━━ RAW RECORDS

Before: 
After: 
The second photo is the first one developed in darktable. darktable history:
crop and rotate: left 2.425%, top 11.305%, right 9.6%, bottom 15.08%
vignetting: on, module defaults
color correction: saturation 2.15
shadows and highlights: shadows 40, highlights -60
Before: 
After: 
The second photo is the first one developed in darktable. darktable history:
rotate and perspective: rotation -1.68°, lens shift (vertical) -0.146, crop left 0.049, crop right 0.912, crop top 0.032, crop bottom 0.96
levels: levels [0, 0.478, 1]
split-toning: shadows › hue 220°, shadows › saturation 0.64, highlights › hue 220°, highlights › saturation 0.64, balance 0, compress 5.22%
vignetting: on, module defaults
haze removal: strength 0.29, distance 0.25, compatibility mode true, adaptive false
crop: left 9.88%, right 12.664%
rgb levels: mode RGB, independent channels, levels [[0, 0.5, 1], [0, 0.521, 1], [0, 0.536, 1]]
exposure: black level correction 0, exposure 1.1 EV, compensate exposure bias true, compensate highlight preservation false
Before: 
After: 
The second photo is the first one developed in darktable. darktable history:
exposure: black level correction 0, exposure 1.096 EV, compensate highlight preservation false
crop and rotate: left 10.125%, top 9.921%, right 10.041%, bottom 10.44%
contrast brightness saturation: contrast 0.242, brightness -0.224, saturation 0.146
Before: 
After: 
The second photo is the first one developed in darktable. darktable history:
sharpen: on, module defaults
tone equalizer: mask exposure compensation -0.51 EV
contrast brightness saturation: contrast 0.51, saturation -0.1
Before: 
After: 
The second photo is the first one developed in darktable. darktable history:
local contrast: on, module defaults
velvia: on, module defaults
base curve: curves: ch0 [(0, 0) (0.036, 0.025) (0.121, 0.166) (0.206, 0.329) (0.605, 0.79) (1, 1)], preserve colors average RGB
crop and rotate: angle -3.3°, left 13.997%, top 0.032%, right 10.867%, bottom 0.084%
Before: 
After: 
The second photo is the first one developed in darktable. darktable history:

━━━━

** REQUIREMENTS **
Copy out the records word for word, starting at the very beginning and ending with the line that contains "shadows and highlights: shadows".

** SOLUTION FOR THIS EXERCISE **
Before: 
After: 
The second photo is the first one developed in darktable. darktable history:
crop and rotate: left 2.425%, top 11.305%, right 9.6%, bottom 15.08%
vignetting: on, module defaults
color correction: saturation 2.15
shadows and highlights: shadows 40, highlights -60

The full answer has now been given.